Exercise description: Every line of the records below that holds the word "Sempre" belongs in the answer.

Source records:
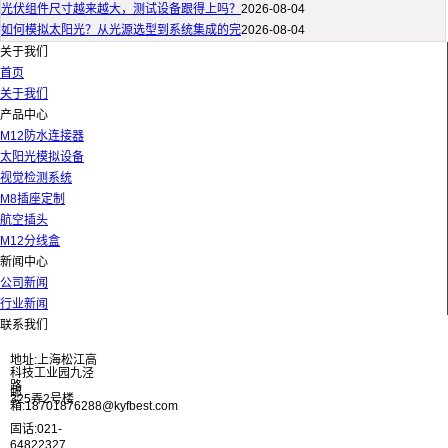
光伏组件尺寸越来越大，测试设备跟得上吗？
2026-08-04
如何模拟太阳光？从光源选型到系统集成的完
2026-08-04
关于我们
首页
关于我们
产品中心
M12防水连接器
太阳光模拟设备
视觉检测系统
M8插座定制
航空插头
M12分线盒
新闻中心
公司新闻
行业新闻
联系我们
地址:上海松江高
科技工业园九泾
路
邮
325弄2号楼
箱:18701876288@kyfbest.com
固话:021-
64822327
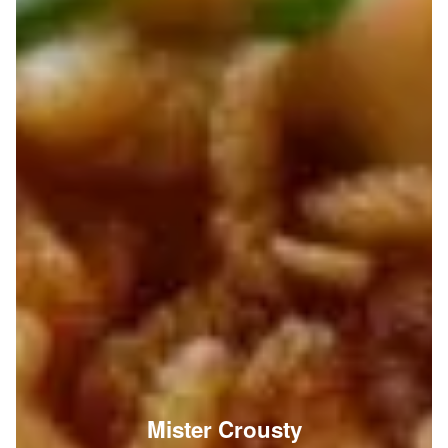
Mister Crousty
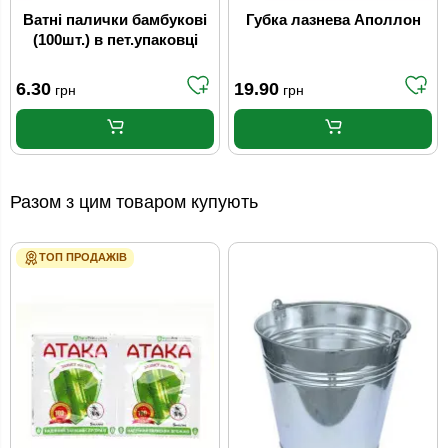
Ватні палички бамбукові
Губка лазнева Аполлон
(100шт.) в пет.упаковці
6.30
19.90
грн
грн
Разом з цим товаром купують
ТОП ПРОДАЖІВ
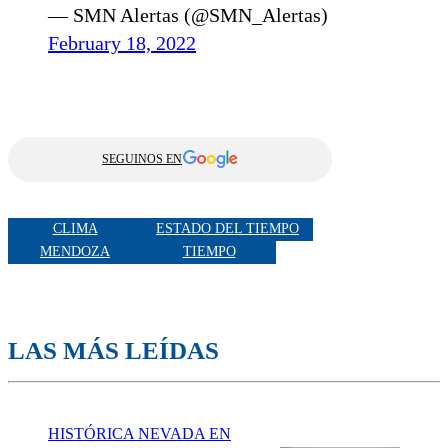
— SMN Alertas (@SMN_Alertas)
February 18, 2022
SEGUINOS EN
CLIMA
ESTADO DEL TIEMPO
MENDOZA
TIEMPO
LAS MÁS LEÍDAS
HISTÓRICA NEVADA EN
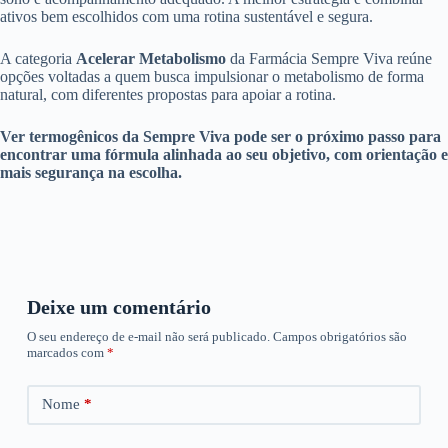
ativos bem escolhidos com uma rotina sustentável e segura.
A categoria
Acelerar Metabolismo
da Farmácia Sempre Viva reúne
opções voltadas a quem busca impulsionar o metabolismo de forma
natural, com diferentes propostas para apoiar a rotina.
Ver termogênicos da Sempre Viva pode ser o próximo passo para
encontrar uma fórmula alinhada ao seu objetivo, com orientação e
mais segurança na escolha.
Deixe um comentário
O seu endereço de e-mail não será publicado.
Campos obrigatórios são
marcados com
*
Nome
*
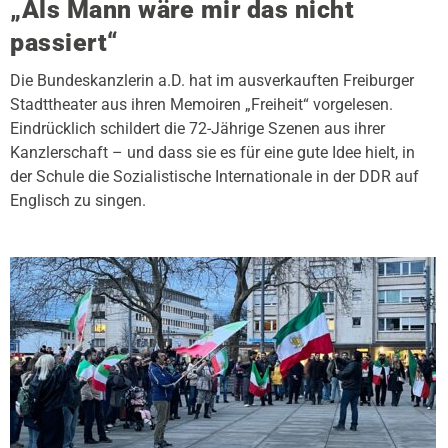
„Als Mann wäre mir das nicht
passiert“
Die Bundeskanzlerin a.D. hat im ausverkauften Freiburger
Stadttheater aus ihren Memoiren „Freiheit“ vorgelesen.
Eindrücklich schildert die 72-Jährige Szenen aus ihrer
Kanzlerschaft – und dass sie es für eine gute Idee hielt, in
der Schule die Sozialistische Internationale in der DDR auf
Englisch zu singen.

Solution to the problem:
da Farmácia Sempre Viva reúne
Ver termogênicos da Sempre Viva pode ser o próximo passo para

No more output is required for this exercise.